Stress + Rest = Growth: We believe to be a top performer you have to seek out the most challenging work. At the same time you have to have the courage to rest from the stress. Only through this combination can you grow.
There’s a similar equation that drives our thinking around how the best companies operate:
Sales Motion + Product Data = Growth
The problem is that getting there isn’t always easy. In conversations with growth operators and sellers, I’ve often heard that getting at product data can be a struggle. Operators will say things like, “It is in a warehouse somewhere”, “we need to get our data together in general”, or “getting a Customer Data Platform in place is on the roadmap.” From sellers I hear, “It seems like everyone in the org can get product data but me,” “I think there is some backward-looking data in our BI tool that I have access to,” or “my requests are returned as a CSV dump.”
If you’ve ever sold anything, you know that the feedback you get isn’t always what it appears. When someone describes their challenges getting product data, what I really hear is a different question: “is it worth it?”
The answer to “is it worth it?” is absolutely “yes” or, to put it more forcefully, “YES! ICEBERG STRAIGHT AHEAD!”
Product Data = Growth Fuel
The best analysis on the effect of product data in sales comes from a recent market analysis by Jon Ma at Public Comps. He looked at a number of metrics across public SaaS companies, comparing organizations that utilize product data as part of their sales motion and those that don’t. His analysis was clear: if you are using product data to inform your go-to-market process you are growing faster, larger, and more efficiently. The companies in this segment are getting customers in their product earlier and finding more ways to grow them over the lifetime of their relationship.
It’s pretty hard to look at those numbers and not conclude that there’s a lot of value buried in that product data. But another point of pushback I get is that while the frontline salespeople don’t necessarily have access to the data, there are other teams that use it more regularly. Specifically, customer success and support frequently have usage data available to them to help deal with issues that arise.
The problem is that support and retention is just one piece of a much larger opportunity. The data from Gartner on this point is quite clear: if you want to grow your customers, you need more than a Customer Success team that is focused on renewals. Accounts may renew because of great service, but they grow because your product is fundamentally improving how your customers work. When that’s happening the customer is kicking off a bunch of interesting usage data that can be turned into signals to drive growth of seats, functionality, and volume. Whereas other teams are looking for a datapoint that might suggest the renewal is in jeopardy, growth teams must be looking for data that signals improvement and therefore expansion. A good mental model to have as a sales leader is in this new world is if your customer isn’t growing, they’re dying.

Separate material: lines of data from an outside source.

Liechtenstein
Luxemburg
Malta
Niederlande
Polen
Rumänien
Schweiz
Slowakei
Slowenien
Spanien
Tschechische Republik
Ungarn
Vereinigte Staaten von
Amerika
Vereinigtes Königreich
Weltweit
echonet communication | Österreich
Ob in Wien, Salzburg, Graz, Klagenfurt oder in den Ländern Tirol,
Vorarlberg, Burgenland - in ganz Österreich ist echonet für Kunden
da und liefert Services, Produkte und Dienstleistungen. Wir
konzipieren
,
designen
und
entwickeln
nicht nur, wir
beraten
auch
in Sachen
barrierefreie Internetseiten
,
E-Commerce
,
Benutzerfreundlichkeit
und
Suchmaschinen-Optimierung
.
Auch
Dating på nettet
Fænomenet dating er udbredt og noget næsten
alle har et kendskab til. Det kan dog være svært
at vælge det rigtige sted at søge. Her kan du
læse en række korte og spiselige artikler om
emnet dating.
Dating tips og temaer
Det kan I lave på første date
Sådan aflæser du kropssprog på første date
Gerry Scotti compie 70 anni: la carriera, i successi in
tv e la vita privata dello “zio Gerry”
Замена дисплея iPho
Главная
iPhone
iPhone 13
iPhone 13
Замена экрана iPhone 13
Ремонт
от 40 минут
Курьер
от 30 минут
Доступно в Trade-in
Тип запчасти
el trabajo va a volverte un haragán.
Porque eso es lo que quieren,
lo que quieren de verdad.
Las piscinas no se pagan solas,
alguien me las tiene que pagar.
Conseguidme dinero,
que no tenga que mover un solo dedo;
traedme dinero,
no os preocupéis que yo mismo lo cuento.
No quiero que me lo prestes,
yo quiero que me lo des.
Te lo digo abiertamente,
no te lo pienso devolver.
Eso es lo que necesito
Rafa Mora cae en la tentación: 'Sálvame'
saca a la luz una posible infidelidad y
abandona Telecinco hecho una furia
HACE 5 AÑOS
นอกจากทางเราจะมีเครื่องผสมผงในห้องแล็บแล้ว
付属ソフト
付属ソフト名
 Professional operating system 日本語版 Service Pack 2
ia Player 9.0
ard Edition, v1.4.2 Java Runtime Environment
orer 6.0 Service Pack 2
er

If you’re aligned up to this point the obvious question is how to make a transition to a more growth-oriented GTM motion. We’ve been thinking and speaking to a lot of forward-thinking software companies about exactly this question. The model below, inspired by some work by Mickey Alon at Aptrinsic, presents a new way of thinking. Gone is the funnel, replaced by a hill of growth that ideally never ends. Also critical is the “water line,” or the point at which you start to have reliable first-party data on your customers. Finally, gone, for better or worse, are clear lines of demarcation between the teams. Just as the line between prospect and customer gets blurrier as we trials and freemium moves them into the product earlier, the lines between the teams also starts to see a lot more overlap.
Although it may look complicated, the evidence is clear that the fastest growing companies have a sales motion that grows with their customers and leverages product data to make it happen. Marketing will be called on to continue to engage with the customer long after the first signature: producing more full-lifecycle content (see: Docs As Marketing). And customer success still sits at the center of the post-first-sale experience and is tasked with playing a QB role that extends to far more than just adoption and the renewal date. Teams need to have shared context that revolves around product data and be able to collaborate to drive growth in every customer.